In fiscal 1Q2020, U.S. land operations are forecast to see a sequential decrease of 5.5-6.5%, exiting the quarter at 187-197 active rigs.

“Average rig revenue/day expected to be down slightly to between $24,750-25,250 (excluding any impact from early termination revenue),” with average rig expenses/day of $14,350-14,850.

For the international segment, quarterly revenue days are expected to fall by around 2% sequentially, representing an average rig count of about 17 rigs in fiscal 1Q2020. Average rig margin/day is forecast to decrease to $3,000-4,000 from rig start-up costs in Abu Dhabi, Bahrain and Colombia.

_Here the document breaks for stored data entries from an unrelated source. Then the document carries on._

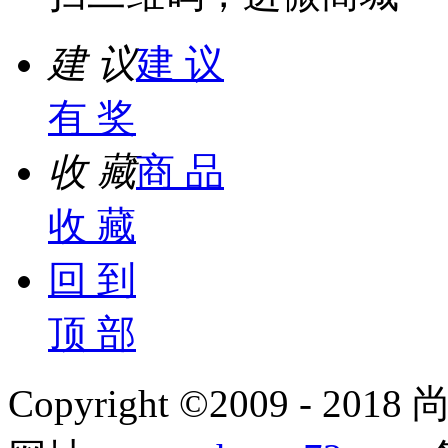
建 议
建 议
有 奖
收 藏
商 品
收 藏
回 到
顶 部
Copyright ©2009 - 2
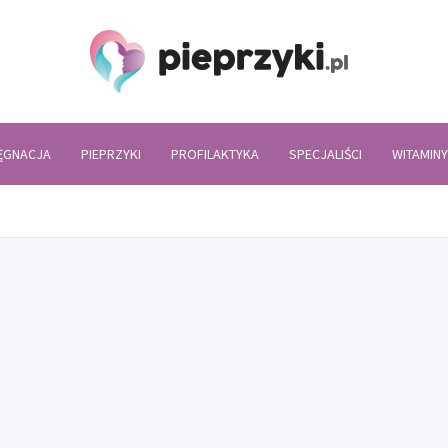
Piepr
LĘGNACJA
PIEPRZYKI
PROFILAKTYKA
SPECJALIŚCI
WITAMINY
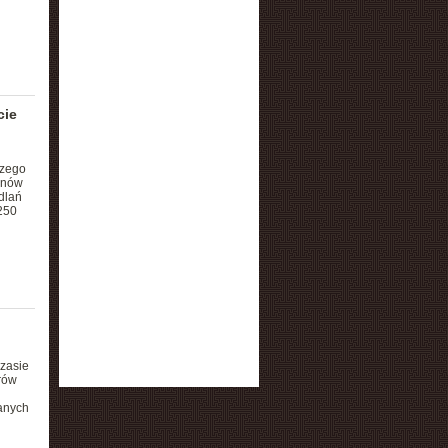
cie
szego
onów
dlań
250
czasie
rów
anych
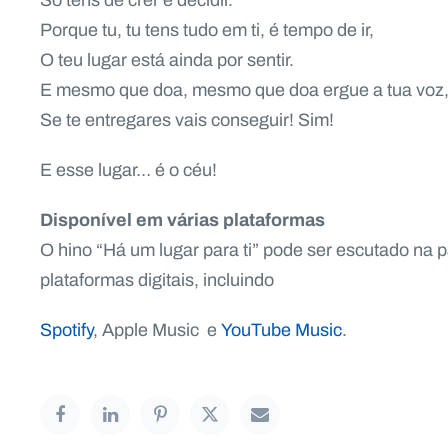
Só tens de crer e decidir.
Porque tu, tu tens tudo em ti, é tempo de ir,
O teu lugar está ainda por sentir.
E mesmo que doa, mesmo que doa ergue a tua voz
Se te entregares vais conseguir! Sim!
E esse lugar… é o céu!
Disponível em várias plataformas
O hino “Há um lugar para ti” pode ser escutado na 
plataformas digitais, incluindo
Spotify
, Apple Music e
YouTube Music
.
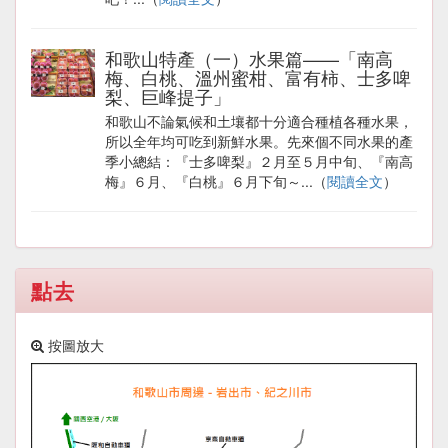
和歌山特產（一）水果篇——「南高
梅、白桃、溫州蜜柑、富有柿、士多啤
梨、巨峰提子」
和歌山不論氣候和土壤都十分適合種植各種水果，
所以全年均可吃到新鮮水果。先來個不同水果的產
季小總結：『士多啤梨』２月至５月中旬、『南高
梅』６月、『白桃』６月下旬～...（
閱讀全文
）
點去
按圖放大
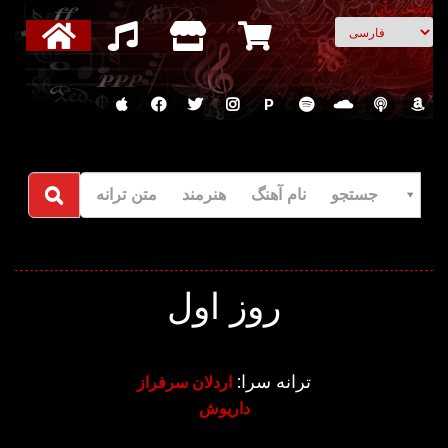
انتخاب زبان
P
جستجو نام آهنگ هنرمند متن ترانه
روز اول
ترانه سرا:
اردلان سرفراز
داریوش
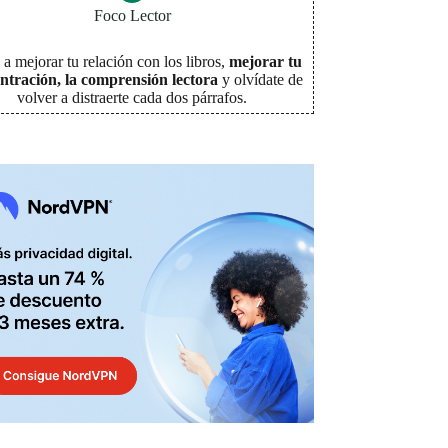
Foco Lector
a mejorar tu relación con los libros,
mejorar tu
ntración, la comprensión lectora
y olvídate de
volver a distraerte cada dos párrafos
.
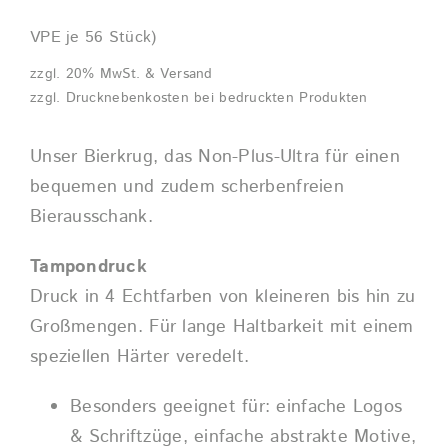
VPE je 56 Stück)
zzgl. 20% MwSt. & Versand
zzgl. Drucknebenkosten bei bedruckten Produkten
Unser Bierkrug, das Non-Plus-Ultra für einen
bequemen und zudem scherbenfreien
Bierausschank.
Tampondruck
Druck in 4 Echtfarben von kleineren bis hin zu
Großmengen. Für lange Haltbarkeit mit einem
speziellen Härter veredelt.
Besonders geeignet für: einfache Logos
& Schriftzüge, einfache abstrakte Motive,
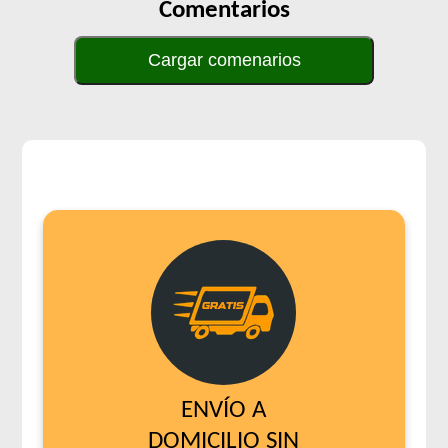
Old Prince Proteínas Noveles Perro Adulto Cerdo y Legumbres
Comentarios
Naturales
Old Prince Proteínas Noveles Perro Adulto Cordero y Arroz
Cargar comenarios
Integral
Old Prince Proteínas Noveles Perro Adulto Light Cordero y
Arroz Integral
Old Prince Proteínas Noveles Perro Adulto Razas Pequeñas
Cordero y Arroz Integral
One Perro Adulto Medianos y Grandes Pollo y Carne
One Perro Adulto Medianos y Grandes Pollo y Cordero
One Perro Adulto Mini con Pollo y Carne
Origen Perro Adulto
Pachá Adultos Mix Carne y Pollo
Pachá Perro Adulto Cocktail
Pampa Perro Adulto Mediano y Grande
Pampa Perro Mordida Pequeña
ENVÍO A
Pedigree Perro Adulto Razas Pequeñas Sabor Carne Y
DOMICILIO SIN
Vegetales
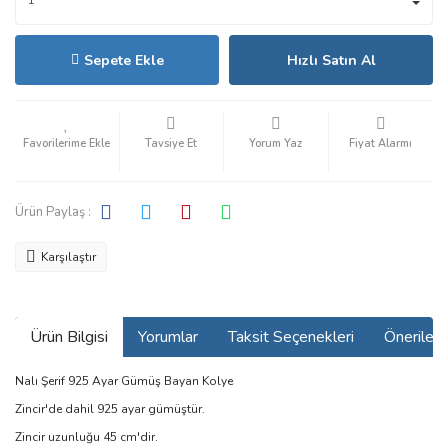
Sepete Ekle
Hızlı Satın Al
Tavsiye Et
Yorum Yaz
Fiyat Alarmı
Ürün Paylaş :
Karşılaştır
Ürün Bilgisi
Yorumlar
Taksit Seçenekleri
Önerilerin
Nalı Şerif 925 Ayar Gümüş Bayan Kolye
Zincir'de dahil 925 ayar gümüştür.
Zincir uzunluğu 45 cm'dir.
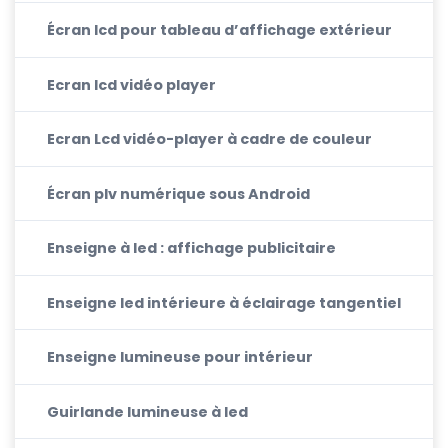
Écran lcd pour tableau d’affichage extérieur
Ecran lcd vidéo player
Ecran Lcd vidéo-player à cadre de couleur
Écran plv numérique sous Android
Enseigne à led : affichage publicitaire
Enseigne led intérieure à éclairage tangentiel
Enseigne lumineuse pour intérieur
Guirlande lumineuse à led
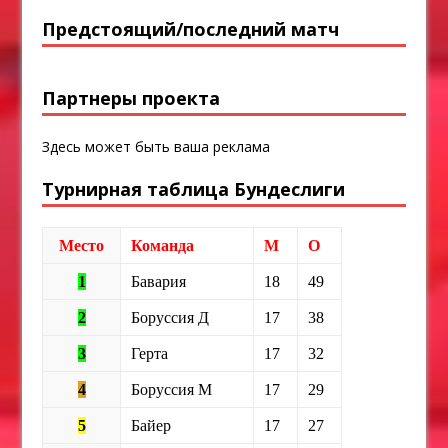
Предстоящий/последний матч
Партнеры проекта
Здесь может быть ваша реклама
Турнирная таблица Бундеслиги
Место
Команда
М
О
1
Бавария
18
49
2
Боруссия Д
17
38
3
Герта
17
32
4
Боруссия М
17
29
5
Байер
17
27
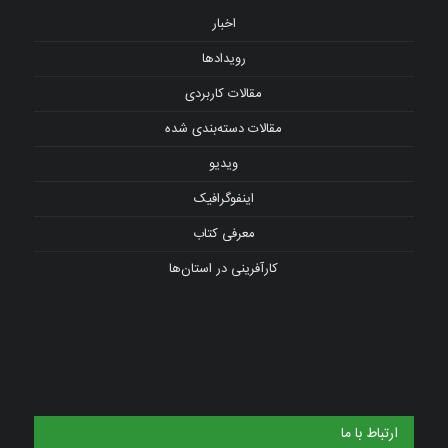
اخبار
رویدادها
مقالات کاربردی
مقالات دسته‌بندی شده
ویدیو
اینفوگرافیک
معرفی کتاب
کارآفرینی در استان‌ها
ارتباط با ما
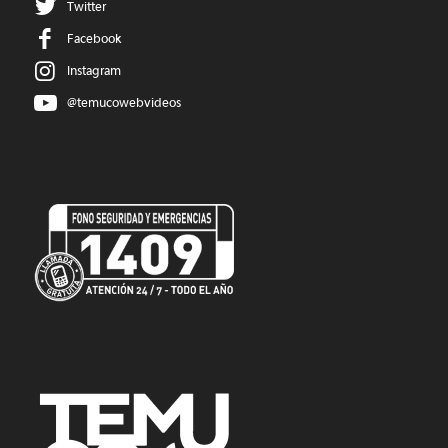
Twitter
Facebook
Instagram
@temucowebvideos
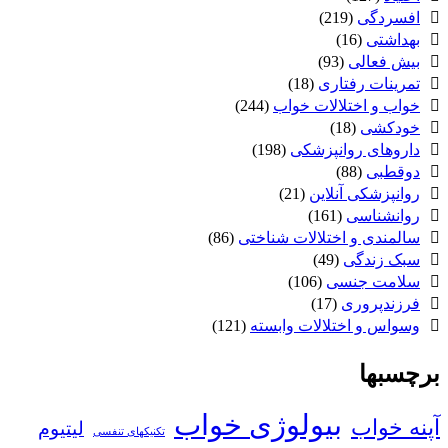
افسردگی
(219)
بهداشتی
(16)
بیش فعالی
(93)
تمرینات رفتاری
(18)
خواب و اختلالات خواب
(244)
خودکشی
(18)
داروهای روانپزشکی
(198)
دوقطبی
(88)
روانپزشکی آنلاین
(21)
روانشناسی
(161)
سالمندی و اختلالات شناختی
(86)
سبک زندگی
(49)
سلامت جنسی
(106)
فرزندپروری
(17)
وسواس و اختلالات وابسته
(121)
برچسبها
بیولوژی خواب
آپنه خواب
لیتیوم
تکنیکهای تنفسی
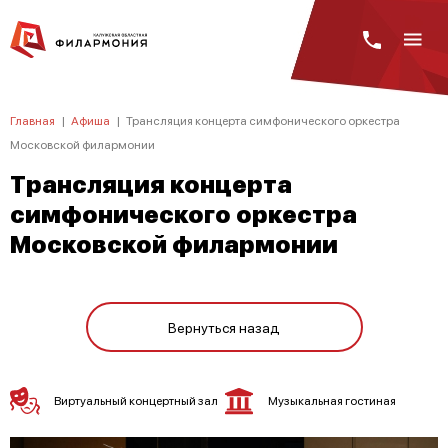
Главная
|
Афиша
|
Трансляция концерта симфонического оркестра
Московской филармонии
Трансляция концерта
симфонического оркестра
Московской филармонии
Вернуться назад
Виртуальный концертный зал
Музыкальная гостиная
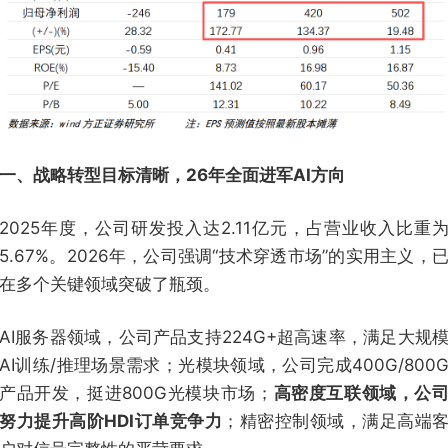
一、战略转型目标清晰，26年全面进军AI方向
2025年度，公司研发投入达2.11亿元，占营业收入比重
5.67%。2026年，公司强调“技术穿透市场”的实用主义，
在多个关键领域突破了瓶颈。
AI服务器领域，公司产品支持224G+超高速率，满足大规
AI训练/推理场景需求；光模块领域，公司完成400G/800
产品开发，挺进800G光模块市场；
高密度互联领域，公
努力提升高阶HDI订单竞争力
；精密控制领域，满足高端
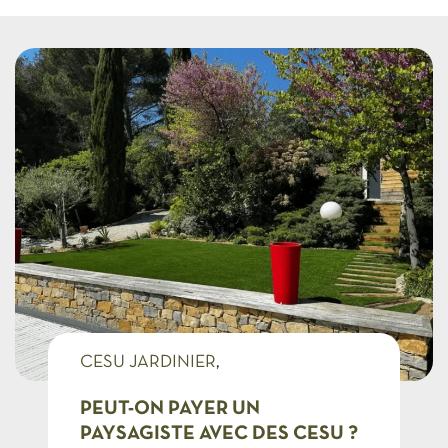
CESU JARDINIER
TARIF D'UN PAYSAGISTE
PEUT-ON PAYER UN
PAYSAGISTE AVEC DES CESU ?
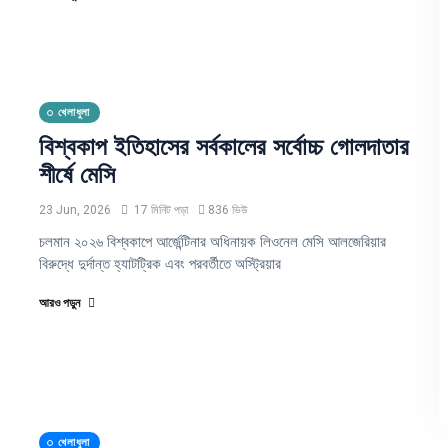
খেলাধুলা
বিশ্বকাপ ইতিহাসের সর্বকালের সর্বোচ্চ গোলদাতার
শীর্ষে মেসি
23 Jun, 2026
17 মিনিট পড়া
836 ভিউ
চলমান ২০২৬ বিশ্বকাপে আর্জেন্টিনার অধিনায়ক লিওনেল মেসি আলজেরিয়ার
বিরুদ্ধে দুর্দান্ত হ্যাটট্রিক এবং পরবর্তীতে অস্ট্রিয়ার
আরও পড়ুন
খেলাধুলা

In the offshore operations, revenue days in fiscal 1Q2020 are expected to fall sequentially by around 15%, representing an average rig count of five rigs. Average rig margin/day is forecast to climb quarter/quarter to $12,000-13,000. Management contracts expected to generate around $2 million in operating income.

Net income in fiscal 4Q2019 totaled $41 million (37 cents/share) on revenue of $649 million, compared with year-ago profits of $4.64 million (2 cents), on revenue of nearly $697 million.

In fiscal 2019, net losses totaled $34 million (minus 34 cents) on operating revenue of $2.8 billion. A one-time loss totaled $224 million (minus $2.09) related to impaired drilling equipment and spares driven by downsizing the Flex4 rig fleet. Fiscal 2018 net profits totaled almost $483 million ($4.49/share). Operating net cash was $856 million, versus $558 million in fiscal 2018.